EXERCISE SET
a: In the text on India's criminal justice system, what year is given for the Malimath Committee Report on reforms?
b: Write out the text on India's criminal justice system word for word, from "Criminal Justice System In" up to and including "is very dangerous.".

DOCUMENT TEXT
------------------------

Criminal Justice System of India

Criminal Justice System In India only about 16 out of 100 people booked for criminal offences are finally convicted. Low rate of conviction points to the inefficiency of the Criminal Justice System of India – which includes the police, prosecutors, and the judiciary.

This results in a big problem of people losing faith in the Criminal Justice System of India – which is very dangerous.

The Government of India has been considering revisiting the Malimath Committee Report on reforms (2003) in the Criminal Justice System of India. In this context, the country’s Criminal Justice System is analysed the Malimath Committee recommendations and the need for reforming the system.

What is the Criminal Justice System (CJS)?

The Criminal Justice System (CJS) includes the institutions/agencies and processes established by a government to control crime in the country. This includes components like police and courts.

The aim of the Criminal Justice System (CJS) is to protect the rights and personal liberty of individuals and the society against its invasion by others.

The Criminal law in India is contained in a number of sources – The Indian Penal Code of 1860, the Protection of Civil Rights Act, 1955, Dowry Prohibition Act, 1961 and the Scheduled Castes and Scheduled Tribes (Prevention of Atrocities) Act, 1989.

CJS can impose penalties on those who violate the established laws.

The criminal law and criminal procedure are in the concurrent list of the seventh schedule of the constitution.

------------------------

INFORMATION SHOWN
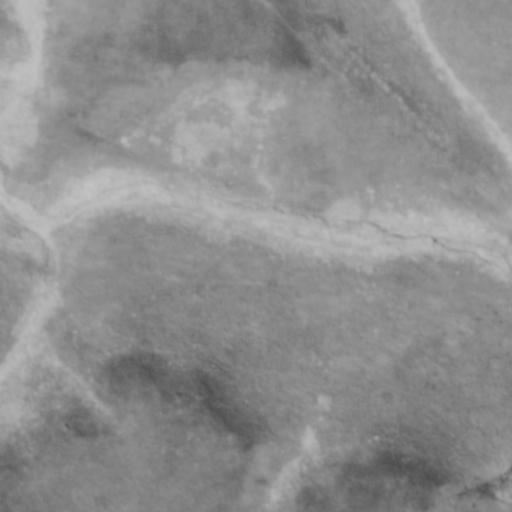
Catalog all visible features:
power tower: (508, 501)
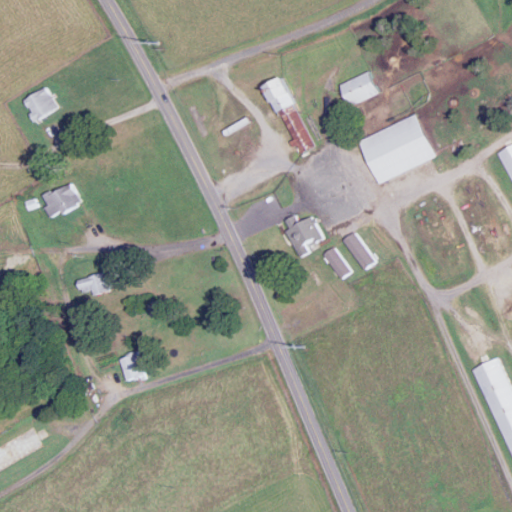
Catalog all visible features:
road: (263, 44)
building: (362, 87)
building: (44, 103)
building: (293, 114)
road: (108, 120)
building: (400, 148)
building: (508, 156)
road: (509, 165)
road: (241, 171)
road: (496, 183)
building: (64, 199)
road: (465, 227)
building: (306, 232)
building: (362, 250)
road: (235, 251)
road: (65, 259)
road: (412, 259)
building: (340, 262)
building: (98, 282)
road: (206, 363)
building: (136, 366)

------------------------

EXPECTED ANSWERS
a: 2003

b:
Criminal Justice System In India only about 16 out of 100 people booked for criminal offences are finally convicted. Low rate of conviction points to the inefficiency of the Criminal Justice System of India – which includes the police, prosecutors, and the judiciary.

This results in a big problem of people losing faith in the Criminal Justice System of India – which is very dangerous.